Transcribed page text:

#####

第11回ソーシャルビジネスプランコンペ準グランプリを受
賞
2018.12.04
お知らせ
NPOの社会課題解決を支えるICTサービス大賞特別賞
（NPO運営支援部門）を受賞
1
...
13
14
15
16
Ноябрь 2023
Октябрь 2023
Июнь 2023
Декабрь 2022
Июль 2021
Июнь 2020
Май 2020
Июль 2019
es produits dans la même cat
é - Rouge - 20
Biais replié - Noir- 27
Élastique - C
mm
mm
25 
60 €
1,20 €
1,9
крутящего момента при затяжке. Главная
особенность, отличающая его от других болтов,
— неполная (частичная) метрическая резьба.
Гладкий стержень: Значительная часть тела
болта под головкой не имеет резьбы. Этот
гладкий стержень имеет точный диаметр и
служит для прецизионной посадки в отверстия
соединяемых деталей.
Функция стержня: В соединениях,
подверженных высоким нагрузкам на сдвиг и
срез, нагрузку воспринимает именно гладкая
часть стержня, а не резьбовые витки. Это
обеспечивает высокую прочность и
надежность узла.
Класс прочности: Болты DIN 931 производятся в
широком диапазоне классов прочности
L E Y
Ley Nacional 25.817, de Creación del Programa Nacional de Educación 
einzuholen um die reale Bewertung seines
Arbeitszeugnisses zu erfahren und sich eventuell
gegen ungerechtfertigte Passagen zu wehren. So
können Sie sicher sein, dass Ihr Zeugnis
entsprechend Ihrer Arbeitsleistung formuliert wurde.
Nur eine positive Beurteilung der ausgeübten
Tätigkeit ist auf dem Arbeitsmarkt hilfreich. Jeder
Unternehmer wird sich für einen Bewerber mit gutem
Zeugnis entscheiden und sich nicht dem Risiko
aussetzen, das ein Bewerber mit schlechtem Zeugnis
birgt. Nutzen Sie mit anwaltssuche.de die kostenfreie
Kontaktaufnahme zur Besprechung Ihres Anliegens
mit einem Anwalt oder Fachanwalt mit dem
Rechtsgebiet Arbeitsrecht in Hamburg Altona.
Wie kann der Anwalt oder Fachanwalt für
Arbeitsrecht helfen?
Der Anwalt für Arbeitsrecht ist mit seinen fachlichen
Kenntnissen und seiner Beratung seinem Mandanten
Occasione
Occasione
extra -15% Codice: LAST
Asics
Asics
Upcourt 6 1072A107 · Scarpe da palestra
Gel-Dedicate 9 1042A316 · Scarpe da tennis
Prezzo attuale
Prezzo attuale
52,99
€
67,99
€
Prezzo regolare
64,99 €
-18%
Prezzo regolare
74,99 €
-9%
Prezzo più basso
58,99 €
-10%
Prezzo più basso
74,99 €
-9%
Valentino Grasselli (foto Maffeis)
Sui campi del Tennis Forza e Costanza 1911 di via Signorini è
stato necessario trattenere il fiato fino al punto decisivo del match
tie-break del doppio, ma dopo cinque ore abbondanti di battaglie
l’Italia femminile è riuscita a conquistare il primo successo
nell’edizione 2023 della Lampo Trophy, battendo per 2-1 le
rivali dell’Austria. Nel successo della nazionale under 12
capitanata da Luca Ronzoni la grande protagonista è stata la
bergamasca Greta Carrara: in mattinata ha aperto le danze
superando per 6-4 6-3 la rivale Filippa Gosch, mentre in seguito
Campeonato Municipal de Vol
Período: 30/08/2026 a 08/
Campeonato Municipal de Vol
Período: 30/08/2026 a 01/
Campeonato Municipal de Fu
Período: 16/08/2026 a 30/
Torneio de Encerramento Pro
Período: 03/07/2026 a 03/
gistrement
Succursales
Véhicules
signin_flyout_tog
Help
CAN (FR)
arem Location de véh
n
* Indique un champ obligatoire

#####

Reproduce verbatim every line of the material from its first line through the line containing "einzuholen um die reale Bewertung seines", including both of those lines.

第11回ソーシャルビジネスプランコンペ準グランプリを受
賞
2018.12.04
お知らせ
NPOの社会課題解決を支えるICTサービス大賞特別賞
（NPO運営支援部門）を受賞
1
...
13
14
15
16
Ноябрь 2023
Октябрь 2023
Июнь 2023
Декабрь 2022
Июль 2021
Июнь 2020
Май 2020
Июль 2019
es produits dans la même cat
é - Rouge - 20
Biais replié - Noir- 27
Élastique - C
mm
mm
25 
60 €
1,20 €
1,9
крутящего момента при затяжке. Главная
особенность, отличающая его от других болтов,
— неполная (частичная) метрическая резьба.
Гладкий стержень: Значительная часть тела
болта под головкой не имеет резьбы. Этот
гладкий стержень имеет точный диаметр и
служит для прецизионной посадки в отверстия
соединяемых деталей.
Функция стержня: В соединениях,
подверженных высоким нагрузкам на сдвиг и
срез, нагрузку воспринимает именно гладкая
часть стержня, а не резьбовые витки. Это
обеспечивает высокую прочность и
надежность узла.
Класс прочности: Болты DIN 931 производятся в
широком диапазоне классов прочности
L E Y
Ley Nacional 25.817, de Creación del Programa Nacional de Educación 
einzuholen um die reale Bewertung seines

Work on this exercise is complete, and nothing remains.